I would assume that one of the purposes of hate speech legislation would be to reduce the extent of hate speech by encouraging people not to use it, on the basis that using it may lead to legal consequences. People then need concrete examples of what it is and is not acceptable to say, so that they can stop saying it and report it when others do.

limitedperiodonly Tue 28-May-13 16:10:47

freya makes a good point about people needing to know what constitutes hate speech so they don't fall foul of the law.

This looks like self-censorship and it's not helping anyone.

Neither do I share people's confidence in the police and courts always doing the right thing.

Most people cannot attend court.

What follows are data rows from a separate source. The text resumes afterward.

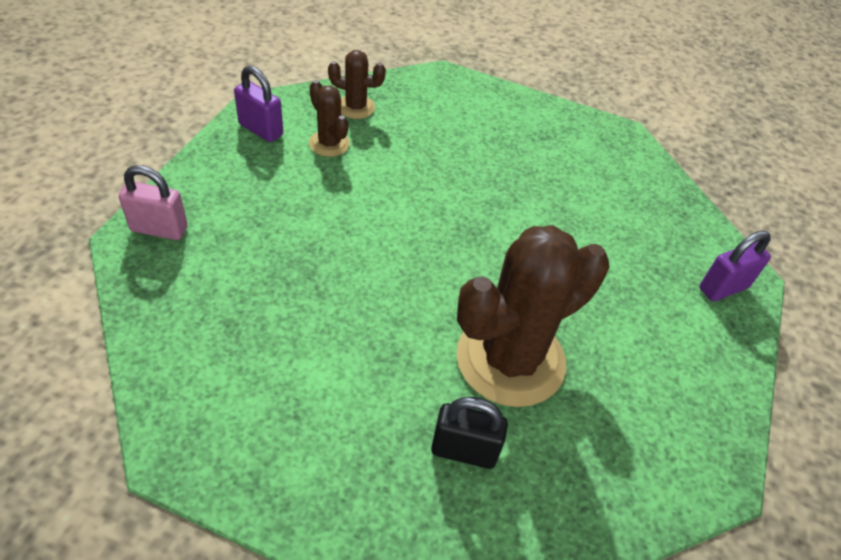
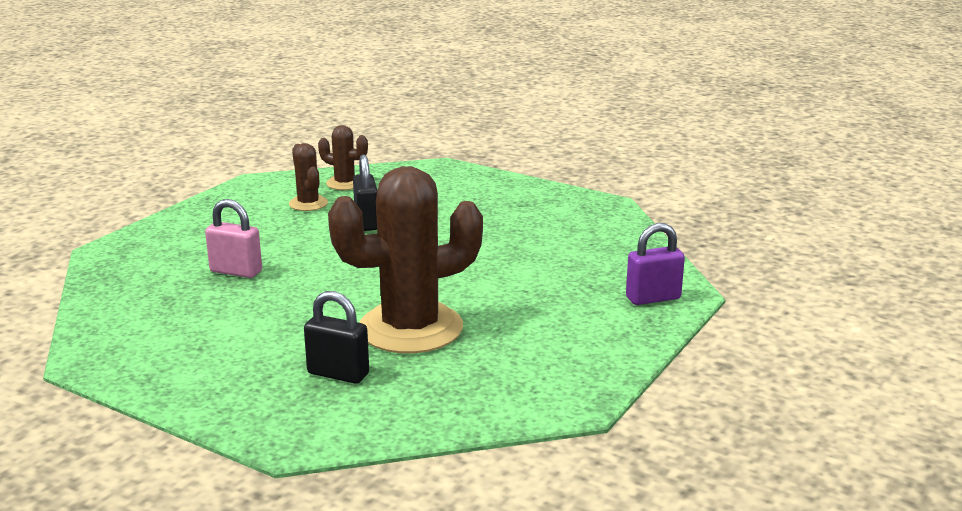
camera: 15 degrees right, 25 degrees down
(159, 229) = (132, 246): pink padlock -> pink padlock (236, 271)
(261, 129) = (249, 194): purple padlock -> none
(401, 174) = (367, 222): none -> black padlock

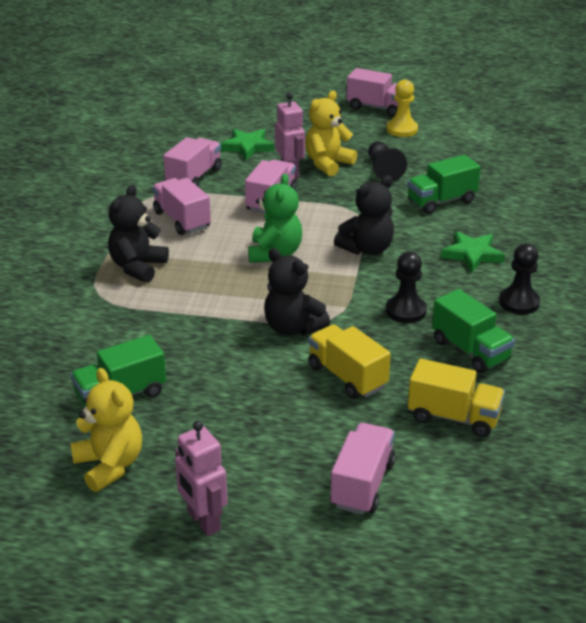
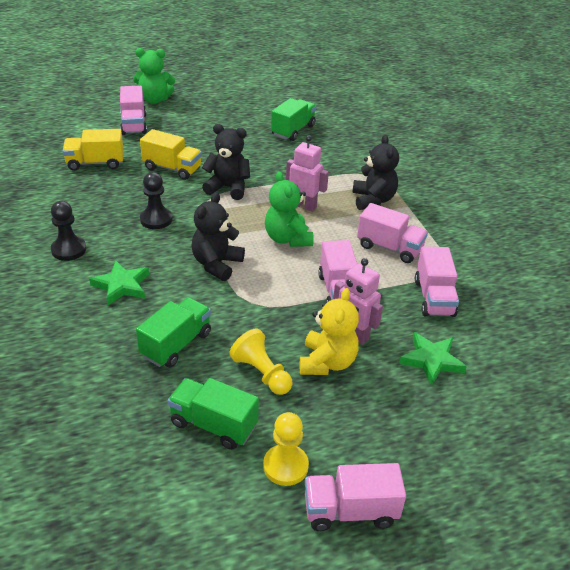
camera: 150 degrees right, 5 degrees up
(109, 465) = (264, 105): yellow teddy bear -> none
(203, 521) = (201, 97): pink robot -> pink robot (304, 206)
(293, 542) = (154, 99): none -> green teddy bear
(383, 170) = (262, 373): black pawn -> yellow pawn
(470, 350) = (97, 203): green truck -> green truck (213, 425)

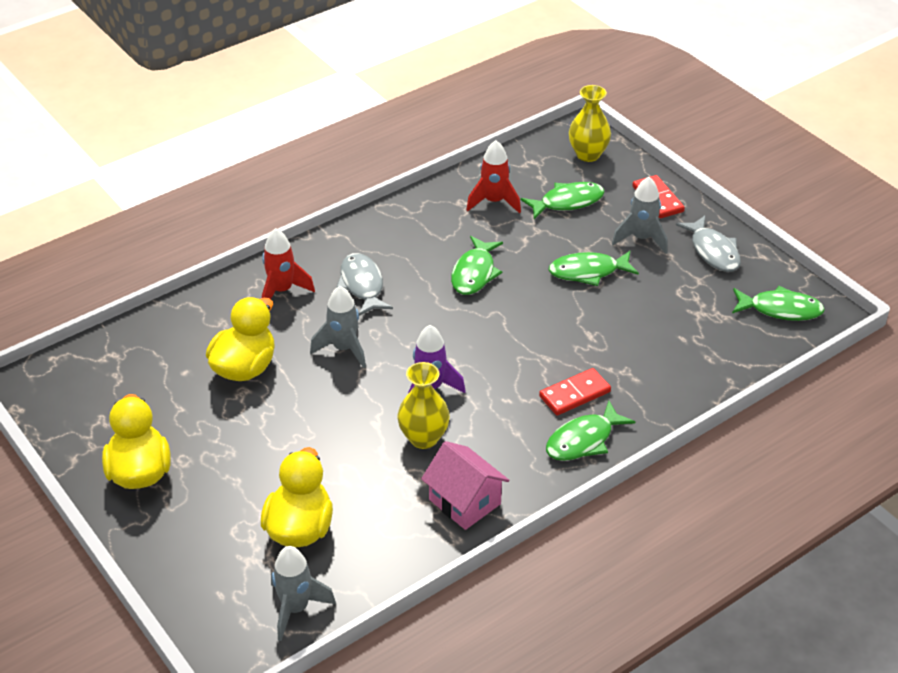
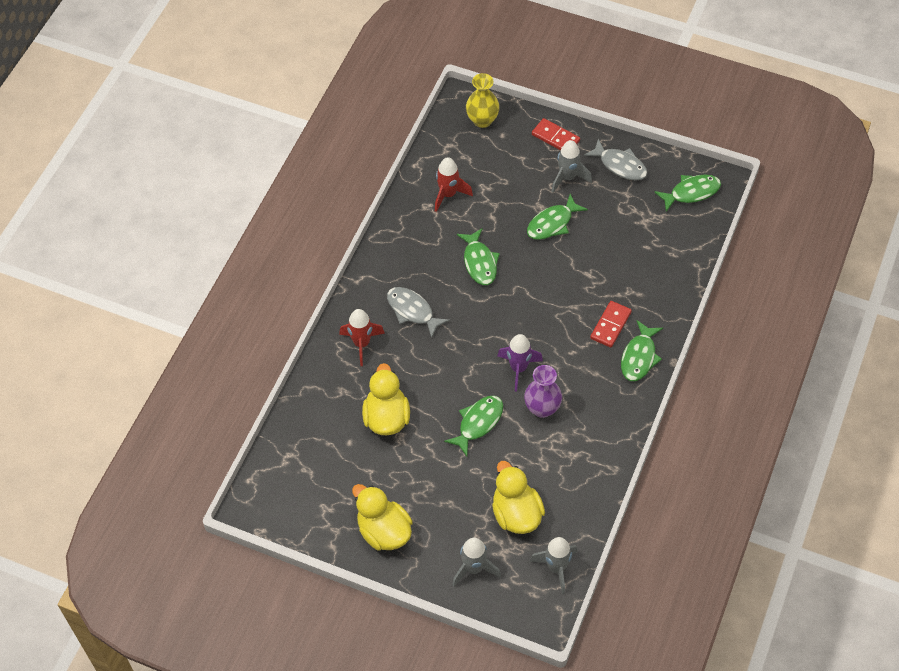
camera: 30 degrees left, 15 degrees up
(344, 349) = (440, 368): grey rocket -> grey rocket (474, 568)
(423, 438) = (542, 408): yellow vase -> purple vase
(464, 502) = (600, 440): pink house -> none
(567, 202) = (498, 170): green fish -> green fish (478, 423)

That's why we have court reporters. It's trite to say: 'If you want to know, why don't you pop along?'

If the evidence is that damaging then a judge can hold proceedings in camera. I don't think that's happening here.

MrsTerryPratchett Tue 28-May-13 16:17:27

Most people cannot attend court. But anyone can and some do. It is supposed to keep everyone honest. Plastering everything all over social media doesn't do the same job IMO. Too much hysteria and not enough commitment to the process.

It isn't proved to be hate speech until a court determines it as such. Yes they may have been charged with hate speech but a court may decide that it doesn't actually meet the standard required.

If a court decides it is hate speech then it can be reported as such and people will know what has been determined by a court to meet the criteria. Reporting it now doesn't add to public information because it hasn't yet been judged hate speech in a court of law so it might or might not be.